Code for the AAAI 2018 publication "SEE: Towards Semi-Supervised End-to-End Scene Text Recognition"
GNU General Public License v3.0
574 stars 147 forks source link

I got a problem about STN #17

Open lmolhw5252 opened 6 years ago

lmolhw5252 commented 6 years ago

Hi, I got a problem with STN. I see that STN's params need target dim as 50.Is that means the outputs of STN are feature maps size of [batch_size, channels, output_height, output_width], and both height and width are fixed? What about different size of words in an image? I have not fully understood.

lmolhw5252 commented 6 years ago

Are these output sizes same? image

Bartzi commented 6 years ago

Yes, the output of the spatial transformer sampling mechanism always has the same spatial size. This could be 50x50 or 100x32, depends on what you want to do.

The sampled size is the same in both images you posted here.

lmolhw5252 commented 6 years ago

@Bartzi And I got another qusetion,when I train network with STN, the network is difficult to converge.Do you have any trick about training STN? I use image with 1 word.

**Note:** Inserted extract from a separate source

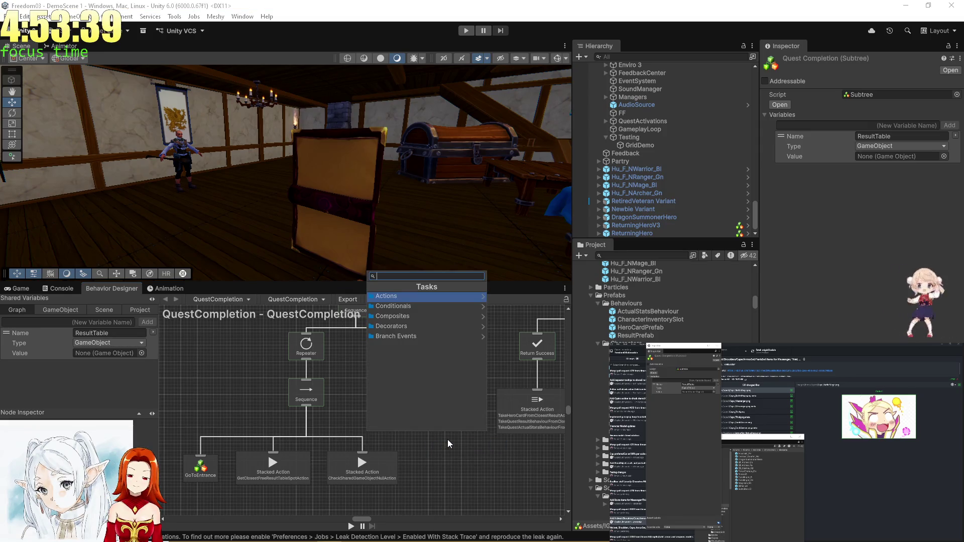
pyautogui.write('Passerb')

Bartzi commented 6 years ago

Yes, there are some tricks you can try:

  1. decrease initial learning rate, you should get good results with learning rates around 1e-4 to 1e-6
  2. if the network starts to converge but then stops, although it is not very good yet, you can try the following: Wait for a model to be saved. Use this snapshot and restart the training. While restarting the training make sure that only the weights of the localization part are loaded and the recognition part is initialized randomly (use --load-localization), this will help the training
  3. I also suggest that you always have a look at the predictions of the model at each training step. Those images will be saved in the log folder for this train run and provide a lot of insights for you!
  4. Just one question about the images you are using: Are the words scattered throughout the whole image? Or are they rather centered? If they are scattered throughout the image, I suggest that you create a train curriculum that starts with images where the words are closer to the center. You can then increase the difficulty by adding the other samples to the training.

Hope this helps ;)

lmolhw5252 commented 6 years ago

Thanks a lot about your reply!